Tag Archives: Moral hazard

Central Bank Balance Sheets, LOLR Safety Nets, and Moral Hazard

Niall Ferguson, Martin Kornejew, Paul Schmelzing and Moritz Schularick in CEPR dp 17858:

From the introduction:

… time and again, central banks deployed their power to create liquidity in a bid to insulate economies from disasters. … first began to be linked to geopolitical tail events during the 17th and 18th centuries – occurring with increasing regularity during wars and revolutions –, … the context of central bank liquidity support gradually but consistently shifted towards financial crises: … central banks’ sensitivity to financial crises has risen sharply over the 20th century and increasingly became a systematic response to financial distress after the Great Depression.

… central bank liquidity support systematically cushioned economic effects of financial crises throughout modern history of advanced economies. …

Historically, central bank liquidity support in crises is associated with a rising probability of future episodes of excessive risk-taking by financial intermediaries that end in another financial crisis. If central banks refrained from using their balance sheet to support markets in the last crisis, episodes of renewed excessive risk taking are much rarer.

Could the Fed have Rescued Lehman Brothers?

In a paper, Larry Ball argues that

inadequate collateral and lack of legal authority were not the reasons that the Fed let Lehman fail. …

… the primary decision maker was Treasury Secretary Henry Paulson–even though he had no legal authority over the Fed’s lending decisions. … evidence supports the common theory that Paulson was influenced by the strong political opposition to financial rescues. … Another factor is that both Paulson and Fed officials, although worried about the effects of a Lehman failure, did not fully anticipate the damage that it would cause.

James Stewart comments in the New York Times.

Narrow Banking: History and Merits

George Pennacchi discusses narrow banking in an article in the Annual Review of Financial Economics. He concludes as follows:

During the nineteenth century, US banks were more narrow than they are today, and the narrowest (e.g., those under the Louisiana Banking Act of 1842) appeared resistant to panics. Common modern-banking practices, such as maturity transformation and explicit loan commitments, arose only after the creation of the Federal Reserve and the FDIC.

… There appears to be little or no benefits available from traditional banks that could not be obtained in a carefully designed narrow bank financial system. Most importantly, a narrow-banking system could have huge advantages in containing moral hazard and reducing the overall risk and required regulation of the financial system.

In contrast, the reaction by US regulators to the recent financial crisis was to expand the government’s safety net by raising deposit insurance limits and by giving more financial firms access to insured deposits. Expanding, rather than narrowing, the activities that are funded with insured deposits is justified if one believes that regulation can contain moral hazard when firms have many, complex risk-taking opportunities. Unfortunately, this belief appears dubious if one recognizes that regulators face political and information constraints.
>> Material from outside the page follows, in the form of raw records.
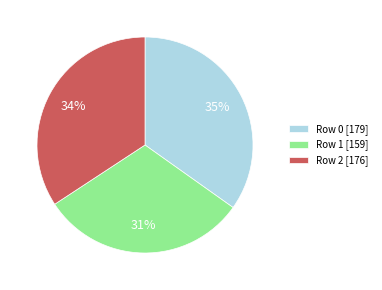

To the nearest percent, what is the combined percentage of Row 1 and Row 2?

65%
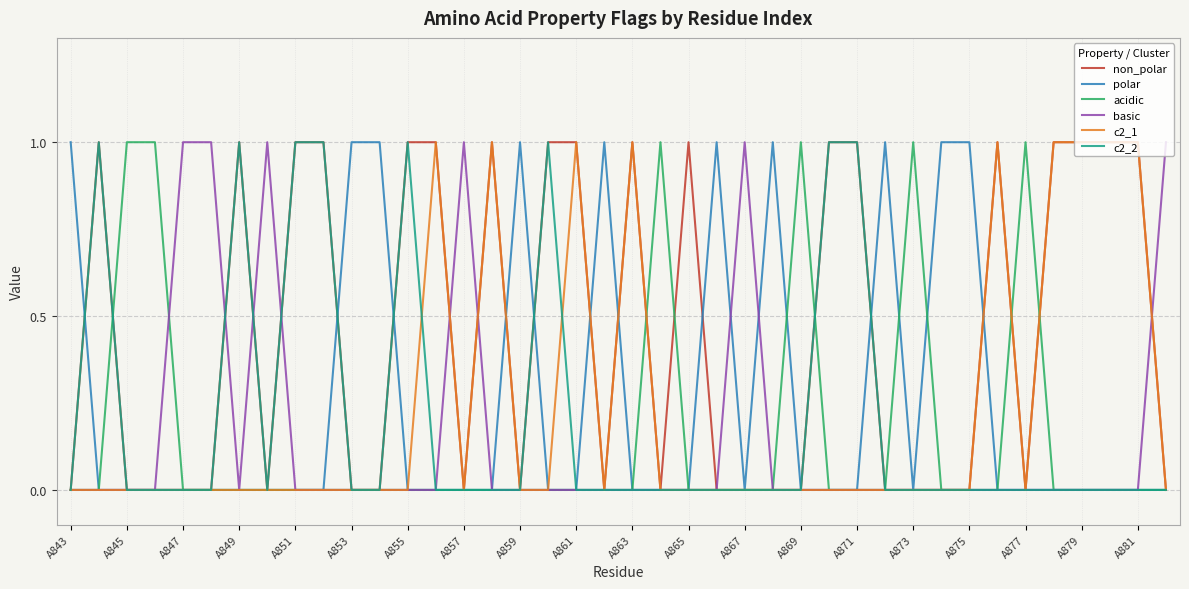

How many acidic values are between 0 and 1?

40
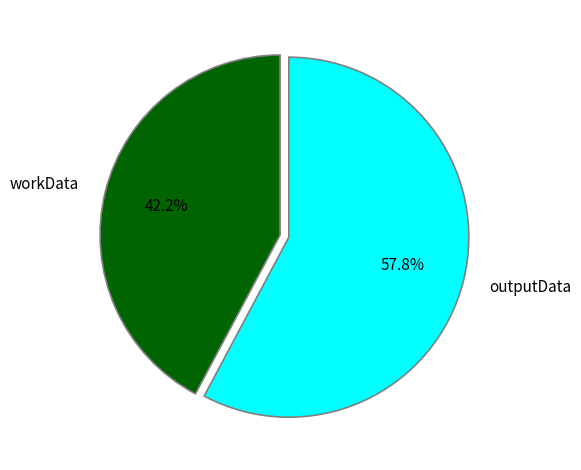

Approximately how many times larger is the value at workData compared to outputData?

0.7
In my view, there is a need for research that considers the optimal design of a financial system when a government regulator is limited in its ability to assess risk. … Research needs to better identify those financial services where government support would produce a net social benefit. Services such as maturity transformation and liquidity insurance may not deserve costly government guarantees. Finally, should further research support the general concept of narrow banking, there are still open questions regarding the specific features of these banks. In particular, how narrow should be these banks’ assets and should their liabilities should be deposits or equity shares (at fixed or floating NAVs) are questions that need better answers.

“Mistakes Made and Lessons (Being) Learned”

In the seventh chapter of “Across the Great Divide: New Perspectives on the Financial Crisis,” Peter Fisher argues that the Fed’s mandate should be reviewed:

  • The Fed did not address leverage early enough. In the future, monetary policy should weigh financial stability objectives more strongly—at the cost of employment and inflation objectives.
  • Moral hazard should be addressed before, not during the crisis.
  • “Since the end of the financial crisis, the Fed is making the mistake of conceiving of its mandate over too short—and too narrow—a horizon. This permits the Fed to avoid articulating the difficult intertemporal trade-offs that it is making.”
  • The Fed’s mandate is not crystal clear and has been interpreted differently over the years. In light of the new experiences, it should be clarified or adjusted.